\1 not defined in the RE

Question

In my script, I'm in passing a markdown file and using sed, I'm trying to find lines that do not have one or more # and are not empty lines and then surround those lines with <p></p> tags

My reasoning:

^[^#]+ At beginning of line, find lines that do not begin with 1 or more #

.\+ Then find lines that contain one or more character (aka not empty lines)

Then replace the matched line with <p>\1</p>, where \1 represents the matched line.

However, I'm getting "\1 not defined in the RE". Is my reasoning above correct and how do I fix this error?

BODY=$(sed -E 's/^[^#]+.\+/<p>\1</p>/g' "$1")

Answer 1

Backslash followed by a number is replaced with the match for the Nth capture group in the regexp, but your regexp has no capture groups.

If you want to replace the entire match, use &:

BODY=$(sed -E 's%^[^#].*%<p>&</p>%' "$1")

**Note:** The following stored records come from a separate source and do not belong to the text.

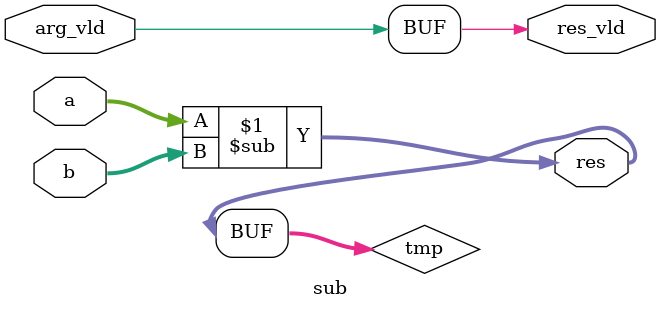
<source format=sv>
module sub
#(
    parameter ARG_WIDTH = 32,
    parameter RES_WIDTH = ARG_WIDTH + 1
)
(
    input                           arg_vld,
    input  signed [ARG_WIDTH - 1:0] a,
    input  signed [ARG_WIDTH - 1:0] b,
    output                          res_vld,
    output signed [RES_WIDTH - 1:0] res
);

    logic                       overflow;
    logic signed [ARG_WIDTH :0] tmp;

    assign tmp      = a - b;
    assign overflow = tmp[ARG_WIDTH] ^ tmp[ARG_WIDTH-1]; // !=
    assign res      = tmp[RES_WIDTH - 1:0];
    
    // alternative
    // assign res      = a - b;
    // assign overflow = (a[WIDTH - 1] ~^ b[WIDTH - 1]) && (res[WIDTH - 1] ^ a[WIDTH - 1]);

    assign res_vld  = arg_vld;
    
endmodule
</source>
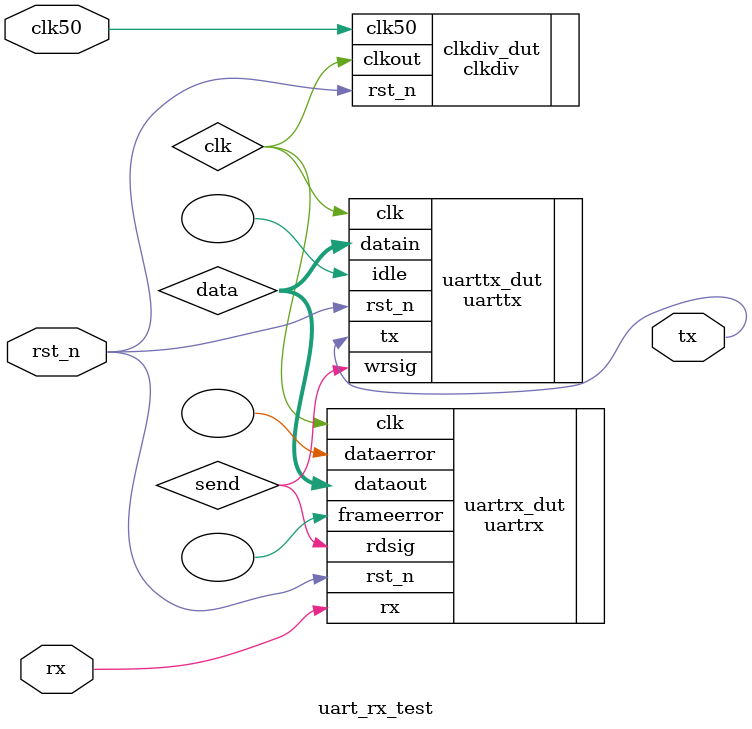
<source format=v>
module uart_rx_test(
        input clk50,
        input rst_n,
        input rx,
        output tx
    );

    wire clk;
    wire send;
    wire [7:0] data;

    clkdiv 
    clkdiv_dut (
      .clk50 (clk50 ),
      .rst_n (rst_n ),
      .clkout  ( clk)
    );

    uartrx 
    uartrx_dut (
      .clk (clk ),
      .rst_n (rst_n ),
      .rx (rx ),
      .dataout (data ),
      .rdsig (send ),
      .dataerror ( ),
      .frameerror  ( )
    );
  
    uarttx 
    uarttx_dut (
      .clk (clk ),
      .rst_n (rst_n ),
      .datain (data ),
      .wrsig (send ),
      .idle ( ),
      .tx  ( tx)
    );
  
endmodule
</source>
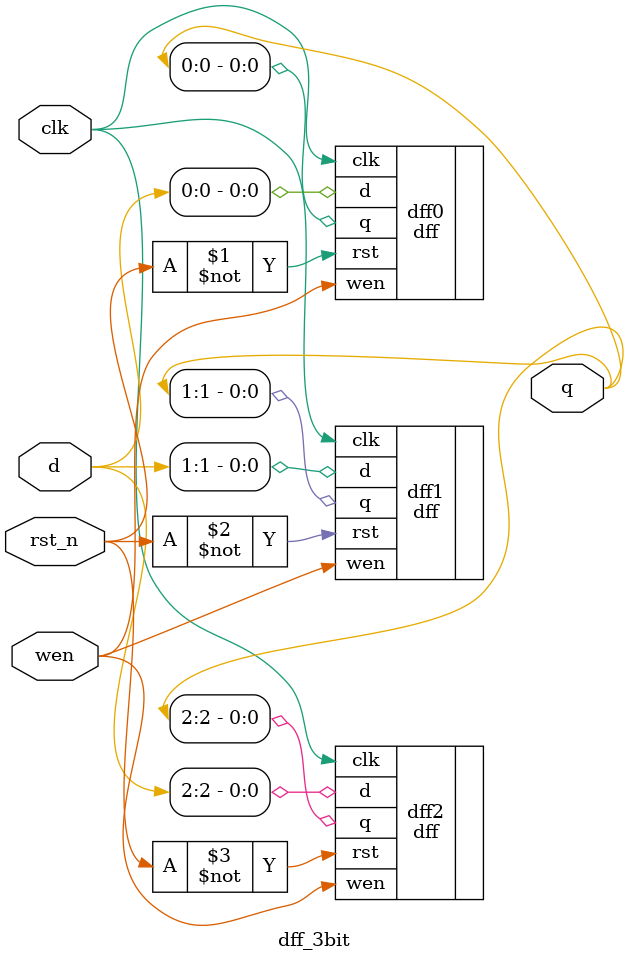
<source format=v>
module dff_3bit (q, d, wen, clk, rst_n);

    output [2:0]  q; //DFF output
    input  [2:0]  d; //DFF input
    input 	   wen; //Write Enable
    input          clk; //Clock
    input          rst_n; //Reset_n (used synchronously)

    dff dff0 (.q(q[0]),  .d(d[0]),  .wen(wen), .clk(clk), .rst(~rst_n));
    dff dff1 (.q(q[1]),  .d(d[1]),  .wen(wen), .clk(clk), .rst(~rst_n));
    dff dff2 (.q(q[2]),  .d(d[2]),  .wen(wen), .clk(clk), .rst(~rst_n));
    
endmodule

</source>
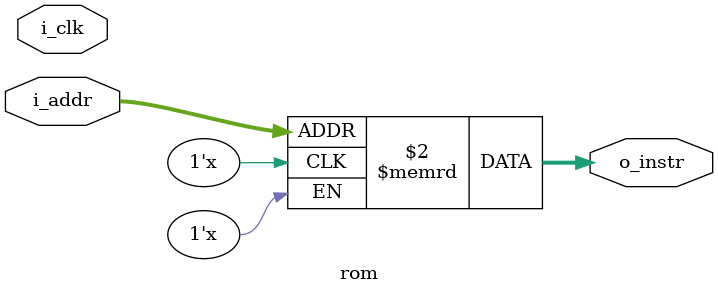
<source format=v>
module rom
(
    input   wire            i_clk       , 
    input   wire    [7:0]   i_addr      , 
    output  reg     [15:0]  o_instr     
);
    
    reg     [15:0]  mem     [0:255]     ;
    reg     [15:0]  tmp                 ;

    always @ (i_addr) begin
        o_instr <= mem[i_addr];
    end

endmodule
</source>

You don't need to use .+ to find non-empty lines -- the fact that it has a character at the beginning that doesn't match # means it's not empty. And you don't need + after [^#] -- all you care is that the first character isn't #. You also don't need the g modifier when the regexp matches the entire line -- that's only needed to replace multiple matches per line.

And since your replacement string contains /, you need to either escape it or change the delimiter to some other character.